Distance: 11 km
Elevation gain: 975 m View map Download GPS track
In planning our trip to the David Thompson corridor I realized that there were five peaks and ridges I wanted to hike up, and having already reached the summit of 196 peaks, the fifth one would be my 200th, a milestone I thought was impossible just a few years ago. I wasn’t going to do anything out of the ordinary for it, but I figured I’d might as well do the best peak last. In this case I defined “best” as the most awesomely and appropriately named, and thus for our last hike of this trip, and my 200th overall summit, we decided to hike up Tuff Puff Ridge.
Tuff Puff is the unofficial name given to the ridge south of Two O’Clock Ridge and north of Kinglet Lake. We parked in a small gravel pullout next to an unnamed creek 3.5 km west of Two O’Clock Creek campground, and after a bit of unnecessary searching, found the obvious trail on the north side of the creek.
We followed the trail for a short distance over easy terrain before we encountered a fork in the trail I didn’t expect. The right branch ascended a steep grassy slope while the left branch continued over relatively flat terrain.
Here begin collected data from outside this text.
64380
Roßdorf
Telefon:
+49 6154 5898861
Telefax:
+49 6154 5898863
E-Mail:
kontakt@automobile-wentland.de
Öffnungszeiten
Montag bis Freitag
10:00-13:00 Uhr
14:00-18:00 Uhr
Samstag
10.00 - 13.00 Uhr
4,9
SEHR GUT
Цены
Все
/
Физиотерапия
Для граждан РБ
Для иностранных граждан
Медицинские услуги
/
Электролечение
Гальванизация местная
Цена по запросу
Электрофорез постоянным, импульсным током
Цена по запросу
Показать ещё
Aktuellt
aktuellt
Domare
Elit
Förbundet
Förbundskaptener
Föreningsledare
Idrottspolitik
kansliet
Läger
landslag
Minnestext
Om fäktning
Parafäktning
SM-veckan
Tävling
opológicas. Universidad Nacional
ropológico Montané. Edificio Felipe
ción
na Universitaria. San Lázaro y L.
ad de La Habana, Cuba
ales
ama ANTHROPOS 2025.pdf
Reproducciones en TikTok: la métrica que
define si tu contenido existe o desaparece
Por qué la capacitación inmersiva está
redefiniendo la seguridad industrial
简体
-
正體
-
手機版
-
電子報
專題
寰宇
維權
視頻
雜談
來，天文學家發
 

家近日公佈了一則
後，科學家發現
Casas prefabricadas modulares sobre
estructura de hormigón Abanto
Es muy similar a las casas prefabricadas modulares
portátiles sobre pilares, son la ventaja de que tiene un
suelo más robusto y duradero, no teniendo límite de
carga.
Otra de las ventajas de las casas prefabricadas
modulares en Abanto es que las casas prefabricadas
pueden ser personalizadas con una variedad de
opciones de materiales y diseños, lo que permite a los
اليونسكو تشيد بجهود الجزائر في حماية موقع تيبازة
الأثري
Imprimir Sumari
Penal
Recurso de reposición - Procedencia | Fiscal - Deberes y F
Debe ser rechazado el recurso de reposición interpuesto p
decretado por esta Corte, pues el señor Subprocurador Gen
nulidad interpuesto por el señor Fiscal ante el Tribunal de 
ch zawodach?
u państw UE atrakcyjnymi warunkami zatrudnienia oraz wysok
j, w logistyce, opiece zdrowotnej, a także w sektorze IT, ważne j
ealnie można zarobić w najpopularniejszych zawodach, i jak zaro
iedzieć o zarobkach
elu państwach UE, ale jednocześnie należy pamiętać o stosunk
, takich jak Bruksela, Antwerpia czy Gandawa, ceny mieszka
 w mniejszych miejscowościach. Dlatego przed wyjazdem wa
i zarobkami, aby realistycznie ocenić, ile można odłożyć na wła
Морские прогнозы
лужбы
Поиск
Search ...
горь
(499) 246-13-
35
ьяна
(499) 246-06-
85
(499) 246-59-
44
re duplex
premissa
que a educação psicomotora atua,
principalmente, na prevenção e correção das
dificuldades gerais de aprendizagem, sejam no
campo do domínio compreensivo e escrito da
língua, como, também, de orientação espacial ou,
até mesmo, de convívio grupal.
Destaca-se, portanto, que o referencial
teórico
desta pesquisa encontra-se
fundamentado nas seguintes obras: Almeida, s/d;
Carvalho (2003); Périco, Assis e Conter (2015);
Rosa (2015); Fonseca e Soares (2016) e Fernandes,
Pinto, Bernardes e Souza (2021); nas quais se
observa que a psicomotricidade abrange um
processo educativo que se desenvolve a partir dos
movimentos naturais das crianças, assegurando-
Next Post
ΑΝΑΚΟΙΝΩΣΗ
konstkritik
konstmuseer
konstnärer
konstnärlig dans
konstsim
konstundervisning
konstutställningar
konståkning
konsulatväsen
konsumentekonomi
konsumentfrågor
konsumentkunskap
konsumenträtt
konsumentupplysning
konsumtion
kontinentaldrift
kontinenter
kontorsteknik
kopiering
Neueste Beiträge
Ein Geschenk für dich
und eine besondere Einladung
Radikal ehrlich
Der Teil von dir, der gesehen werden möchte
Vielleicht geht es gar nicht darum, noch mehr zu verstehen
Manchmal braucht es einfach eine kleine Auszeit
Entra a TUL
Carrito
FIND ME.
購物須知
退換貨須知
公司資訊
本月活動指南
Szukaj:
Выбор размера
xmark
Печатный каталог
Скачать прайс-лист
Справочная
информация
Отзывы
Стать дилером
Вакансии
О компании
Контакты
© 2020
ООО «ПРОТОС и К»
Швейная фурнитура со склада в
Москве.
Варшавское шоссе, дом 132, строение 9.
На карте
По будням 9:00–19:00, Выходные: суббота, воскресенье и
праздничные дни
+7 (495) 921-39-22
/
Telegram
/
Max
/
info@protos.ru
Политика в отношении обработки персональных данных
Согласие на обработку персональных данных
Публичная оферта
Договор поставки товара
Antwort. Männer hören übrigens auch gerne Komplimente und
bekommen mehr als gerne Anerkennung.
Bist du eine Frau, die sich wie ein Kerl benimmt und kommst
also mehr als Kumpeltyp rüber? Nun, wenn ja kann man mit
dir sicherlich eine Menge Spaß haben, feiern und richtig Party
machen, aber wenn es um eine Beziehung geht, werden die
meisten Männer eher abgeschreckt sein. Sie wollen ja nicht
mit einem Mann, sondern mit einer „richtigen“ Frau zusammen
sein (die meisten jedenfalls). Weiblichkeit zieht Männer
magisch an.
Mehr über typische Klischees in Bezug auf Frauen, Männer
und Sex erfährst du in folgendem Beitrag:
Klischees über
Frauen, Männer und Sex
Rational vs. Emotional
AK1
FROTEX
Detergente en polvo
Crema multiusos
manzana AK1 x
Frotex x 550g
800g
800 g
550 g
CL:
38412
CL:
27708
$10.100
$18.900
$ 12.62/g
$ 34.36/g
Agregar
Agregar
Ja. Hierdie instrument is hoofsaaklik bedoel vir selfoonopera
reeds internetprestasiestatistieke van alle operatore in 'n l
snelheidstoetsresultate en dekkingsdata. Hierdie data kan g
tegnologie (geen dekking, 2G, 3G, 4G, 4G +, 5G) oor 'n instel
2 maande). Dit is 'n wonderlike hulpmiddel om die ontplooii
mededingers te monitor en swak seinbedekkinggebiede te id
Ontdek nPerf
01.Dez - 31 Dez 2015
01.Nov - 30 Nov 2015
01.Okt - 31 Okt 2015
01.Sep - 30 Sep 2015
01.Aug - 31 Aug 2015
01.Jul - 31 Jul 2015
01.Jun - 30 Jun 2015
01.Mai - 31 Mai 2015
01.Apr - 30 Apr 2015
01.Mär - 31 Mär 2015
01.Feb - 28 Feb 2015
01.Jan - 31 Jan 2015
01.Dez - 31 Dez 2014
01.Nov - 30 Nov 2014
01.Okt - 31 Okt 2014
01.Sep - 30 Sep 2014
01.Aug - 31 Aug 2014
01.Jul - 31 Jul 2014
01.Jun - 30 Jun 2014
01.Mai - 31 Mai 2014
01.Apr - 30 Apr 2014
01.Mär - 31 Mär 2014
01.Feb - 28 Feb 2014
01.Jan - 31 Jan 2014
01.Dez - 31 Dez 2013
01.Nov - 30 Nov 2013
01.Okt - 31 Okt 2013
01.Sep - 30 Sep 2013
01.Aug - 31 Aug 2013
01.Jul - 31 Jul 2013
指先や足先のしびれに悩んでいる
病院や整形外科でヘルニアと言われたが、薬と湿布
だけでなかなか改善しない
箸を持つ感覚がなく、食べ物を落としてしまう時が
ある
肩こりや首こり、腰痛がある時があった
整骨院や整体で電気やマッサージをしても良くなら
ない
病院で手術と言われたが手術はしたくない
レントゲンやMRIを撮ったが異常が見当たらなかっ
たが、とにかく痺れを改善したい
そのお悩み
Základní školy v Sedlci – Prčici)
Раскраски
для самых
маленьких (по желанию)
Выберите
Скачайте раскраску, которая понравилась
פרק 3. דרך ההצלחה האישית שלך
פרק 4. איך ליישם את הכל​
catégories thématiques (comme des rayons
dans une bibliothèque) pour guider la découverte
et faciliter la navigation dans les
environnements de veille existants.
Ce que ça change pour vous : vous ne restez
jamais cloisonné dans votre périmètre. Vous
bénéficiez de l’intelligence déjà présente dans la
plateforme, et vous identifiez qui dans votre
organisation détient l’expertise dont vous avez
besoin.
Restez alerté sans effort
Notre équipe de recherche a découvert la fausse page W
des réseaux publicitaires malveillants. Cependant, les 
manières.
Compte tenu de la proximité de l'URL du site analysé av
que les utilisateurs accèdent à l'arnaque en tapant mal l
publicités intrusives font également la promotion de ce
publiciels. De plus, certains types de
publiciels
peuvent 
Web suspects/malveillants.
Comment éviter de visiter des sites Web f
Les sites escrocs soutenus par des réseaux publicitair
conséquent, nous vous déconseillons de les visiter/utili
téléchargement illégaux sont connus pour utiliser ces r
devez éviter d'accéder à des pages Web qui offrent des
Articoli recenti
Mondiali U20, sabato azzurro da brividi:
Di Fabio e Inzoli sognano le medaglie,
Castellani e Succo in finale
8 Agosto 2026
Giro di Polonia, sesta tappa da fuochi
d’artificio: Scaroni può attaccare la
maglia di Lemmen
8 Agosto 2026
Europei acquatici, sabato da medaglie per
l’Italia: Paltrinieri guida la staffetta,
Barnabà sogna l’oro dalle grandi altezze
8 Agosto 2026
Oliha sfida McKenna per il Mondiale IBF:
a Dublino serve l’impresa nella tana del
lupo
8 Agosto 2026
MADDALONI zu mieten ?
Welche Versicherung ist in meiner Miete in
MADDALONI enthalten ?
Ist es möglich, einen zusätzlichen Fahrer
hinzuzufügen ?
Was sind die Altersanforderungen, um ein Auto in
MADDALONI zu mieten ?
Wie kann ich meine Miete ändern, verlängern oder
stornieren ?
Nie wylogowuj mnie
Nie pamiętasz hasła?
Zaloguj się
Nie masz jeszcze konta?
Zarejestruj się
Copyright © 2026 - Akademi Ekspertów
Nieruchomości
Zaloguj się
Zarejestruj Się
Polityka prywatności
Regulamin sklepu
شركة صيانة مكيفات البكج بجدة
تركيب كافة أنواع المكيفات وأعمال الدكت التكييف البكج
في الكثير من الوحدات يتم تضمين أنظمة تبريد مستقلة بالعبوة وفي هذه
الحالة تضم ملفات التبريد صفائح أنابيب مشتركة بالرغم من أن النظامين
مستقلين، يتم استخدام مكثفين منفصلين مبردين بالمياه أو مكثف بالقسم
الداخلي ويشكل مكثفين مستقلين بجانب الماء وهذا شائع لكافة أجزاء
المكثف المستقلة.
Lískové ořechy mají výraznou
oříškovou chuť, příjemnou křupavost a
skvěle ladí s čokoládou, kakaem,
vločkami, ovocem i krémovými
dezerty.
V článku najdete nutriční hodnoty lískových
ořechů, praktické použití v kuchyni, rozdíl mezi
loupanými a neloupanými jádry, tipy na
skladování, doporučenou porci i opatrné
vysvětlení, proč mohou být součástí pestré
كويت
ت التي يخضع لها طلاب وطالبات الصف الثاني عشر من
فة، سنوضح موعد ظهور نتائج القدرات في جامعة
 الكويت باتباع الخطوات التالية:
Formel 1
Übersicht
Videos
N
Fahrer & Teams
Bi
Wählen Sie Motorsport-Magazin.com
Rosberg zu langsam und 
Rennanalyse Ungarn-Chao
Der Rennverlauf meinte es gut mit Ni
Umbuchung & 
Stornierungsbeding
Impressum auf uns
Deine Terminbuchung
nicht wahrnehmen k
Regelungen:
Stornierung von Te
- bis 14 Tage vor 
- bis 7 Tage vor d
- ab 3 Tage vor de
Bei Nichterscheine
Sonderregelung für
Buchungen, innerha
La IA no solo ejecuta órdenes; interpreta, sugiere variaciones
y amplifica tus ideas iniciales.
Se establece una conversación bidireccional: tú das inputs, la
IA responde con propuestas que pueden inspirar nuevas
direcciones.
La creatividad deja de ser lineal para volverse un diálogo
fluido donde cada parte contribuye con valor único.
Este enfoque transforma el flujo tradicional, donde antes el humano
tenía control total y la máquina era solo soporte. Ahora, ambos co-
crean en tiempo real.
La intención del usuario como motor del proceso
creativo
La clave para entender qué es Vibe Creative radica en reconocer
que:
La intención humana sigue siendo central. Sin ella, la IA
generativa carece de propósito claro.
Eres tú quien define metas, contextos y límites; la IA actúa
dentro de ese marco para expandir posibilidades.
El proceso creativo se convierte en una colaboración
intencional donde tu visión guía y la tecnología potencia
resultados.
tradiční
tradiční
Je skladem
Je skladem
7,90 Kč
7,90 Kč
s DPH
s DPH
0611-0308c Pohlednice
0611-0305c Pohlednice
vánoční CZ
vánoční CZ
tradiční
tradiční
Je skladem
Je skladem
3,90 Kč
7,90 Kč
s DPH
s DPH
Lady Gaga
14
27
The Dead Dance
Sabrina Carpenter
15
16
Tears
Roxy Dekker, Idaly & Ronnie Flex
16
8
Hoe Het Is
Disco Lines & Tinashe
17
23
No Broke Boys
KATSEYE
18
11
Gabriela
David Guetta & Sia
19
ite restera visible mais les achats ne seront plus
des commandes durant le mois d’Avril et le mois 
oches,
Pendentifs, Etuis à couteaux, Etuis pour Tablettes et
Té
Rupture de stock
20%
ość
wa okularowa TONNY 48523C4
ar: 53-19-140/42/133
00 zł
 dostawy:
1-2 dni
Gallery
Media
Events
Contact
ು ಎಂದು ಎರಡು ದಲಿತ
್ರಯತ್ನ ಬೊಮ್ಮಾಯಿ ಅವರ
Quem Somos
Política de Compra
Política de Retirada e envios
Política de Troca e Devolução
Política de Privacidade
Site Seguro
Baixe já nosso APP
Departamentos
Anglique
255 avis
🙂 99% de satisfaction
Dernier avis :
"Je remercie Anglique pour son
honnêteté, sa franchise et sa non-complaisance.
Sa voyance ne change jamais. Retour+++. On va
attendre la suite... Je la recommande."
We went right and grunted up the steep slope in the morning heat and soon connected back up with the other trail. On the way back down we took the other trail and both work just fine for ascent or descent.
After the initial steep climb the ascent relented and we found ourselves hiking on obvious trail through meadows of wildflowers and occasional open forest. The scenery was as stunning as the heat was intense! At a high point in one of the first meadows the trail forked again, this time much less obviously in the grass, with left heading to Kinglet Lake and right heading to Tuff Puff. Rocks in the ground spell out “Tuff” and “King” on the respective trails, but the words are tough to make out if you’re moving fast.
As the forest thinned near the summit the ascent steepened again and I slowed down considerably as the previous four consecutive days of hiking and the heat continued to take their toll. Still, we made pretty good time and reached the summit after 2.5 hours of hiking. The views were spectacular to the west, but marred again by haze to the east.
I’d originally planned to continue further and higher along the ridge, then descend off-trail to Kinglet Lake, but after an early lunch I decided the heat was just too much and that I’d rather head back the way we came. It would be quicker that way, there were a ton of wildflowers I’d seen on the way up that I wanted to photograph, and I had a book I wanted to finish waiting for me at the trailer.